Student’s question: Should insurance be offered to the troubled banks & mortgage companies?
By the way, your question is actually the same by saying ‘Whether the US government should bail out these troubled companies?’ The outcome is still the same & that is those financial companies will be finally bailed out. The difference is who should bail them, government or insurance companies?
I’m not an expert about insurance here, but I’ll try to reason it out. Before arriving at your question, I need you to understand the purpose of insurance & the concepts of moral hazard.

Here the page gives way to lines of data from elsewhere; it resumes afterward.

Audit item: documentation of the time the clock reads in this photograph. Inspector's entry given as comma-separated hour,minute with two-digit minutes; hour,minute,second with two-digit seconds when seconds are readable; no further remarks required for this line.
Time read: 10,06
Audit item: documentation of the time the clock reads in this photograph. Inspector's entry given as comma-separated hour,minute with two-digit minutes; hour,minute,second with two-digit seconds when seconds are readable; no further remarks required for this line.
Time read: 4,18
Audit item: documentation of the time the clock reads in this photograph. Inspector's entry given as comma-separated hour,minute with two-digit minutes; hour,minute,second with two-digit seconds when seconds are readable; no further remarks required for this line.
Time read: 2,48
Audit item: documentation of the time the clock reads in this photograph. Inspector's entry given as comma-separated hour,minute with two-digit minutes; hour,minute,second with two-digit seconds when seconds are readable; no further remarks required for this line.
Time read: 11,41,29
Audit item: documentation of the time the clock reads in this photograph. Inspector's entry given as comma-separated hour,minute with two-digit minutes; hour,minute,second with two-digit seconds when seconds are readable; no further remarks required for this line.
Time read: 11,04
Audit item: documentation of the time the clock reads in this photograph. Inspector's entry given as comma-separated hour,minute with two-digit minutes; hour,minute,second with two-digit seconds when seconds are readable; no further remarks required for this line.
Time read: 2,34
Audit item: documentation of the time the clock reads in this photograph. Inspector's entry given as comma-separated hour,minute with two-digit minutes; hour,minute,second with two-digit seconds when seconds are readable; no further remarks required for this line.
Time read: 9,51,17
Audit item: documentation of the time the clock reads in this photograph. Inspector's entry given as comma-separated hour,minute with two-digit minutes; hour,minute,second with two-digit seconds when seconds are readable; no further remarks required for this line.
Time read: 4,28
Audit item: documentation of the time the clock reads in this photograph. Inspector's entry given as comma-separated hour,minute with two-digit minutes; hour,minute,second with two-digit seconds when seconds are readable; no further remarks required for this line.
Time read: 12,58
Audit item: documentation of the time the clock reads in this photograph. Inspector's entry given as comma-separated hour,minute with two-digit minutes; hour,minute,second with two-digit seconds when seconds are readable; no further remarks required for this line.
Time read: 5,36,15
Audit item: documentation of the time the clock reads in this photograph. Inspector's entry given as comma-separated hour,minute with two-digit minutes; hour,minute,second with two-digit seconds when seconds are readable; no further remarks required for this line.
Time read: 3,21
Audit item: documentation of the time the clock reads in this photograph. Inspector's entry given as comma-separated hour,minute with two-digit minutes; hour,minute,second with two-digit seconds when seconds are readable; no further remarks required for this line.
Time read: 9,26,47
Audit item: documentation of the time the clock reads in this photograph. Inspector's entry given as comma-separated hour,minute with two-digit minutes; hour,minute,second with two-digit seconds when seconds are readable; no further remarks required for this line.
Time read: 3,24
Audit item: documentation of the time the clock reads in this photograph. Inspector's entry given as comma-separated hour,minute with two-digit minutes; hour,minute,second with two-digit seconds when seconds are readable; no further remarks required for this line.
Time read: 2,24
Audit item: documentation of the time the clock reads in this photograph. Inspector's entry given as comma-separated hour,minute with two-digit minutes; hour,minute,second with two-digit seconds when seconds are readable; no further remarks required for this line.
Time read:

Insurance is a form of risk management tool which means transfer of loss to another party. Moral hazard is defined as the risk of a presence contract will actually change the behavior of a party. Say (hypothetical example), if your car is not insured, then you will take good care of it to avoid being stolen. If it was insured for its full value, then if stolen you do not really lose out. Therefore you have less incentive to take care of it
Same goes for banks & mortgage companies here. If their risk is insured, they may start again another round of reckless lending which may cause all of us to end up in another sub-prime mortgage crisis, knowing that the government & insurance companies are ready to bail them out once again. From free market point of view, these ‘inefficient’ companies should be left out, allowed to bankrupt & perish.
However, I argue against the usage of free-market principle in this case. If those banks were insignificant to global economy then yes, they should be left out. Somehow, influence of Freddie Mac, Fannie Mae, Merrill Lynch, Lehman Brothers & many more are just too great to be ignored just like that. It’s better to harm the taxpayers’ wallet than to see everyone being jobless, increase in crime rate, worsening poverty rate & global economy slowing down which feeds through the multiplier effect
Hope that answer your question Paul.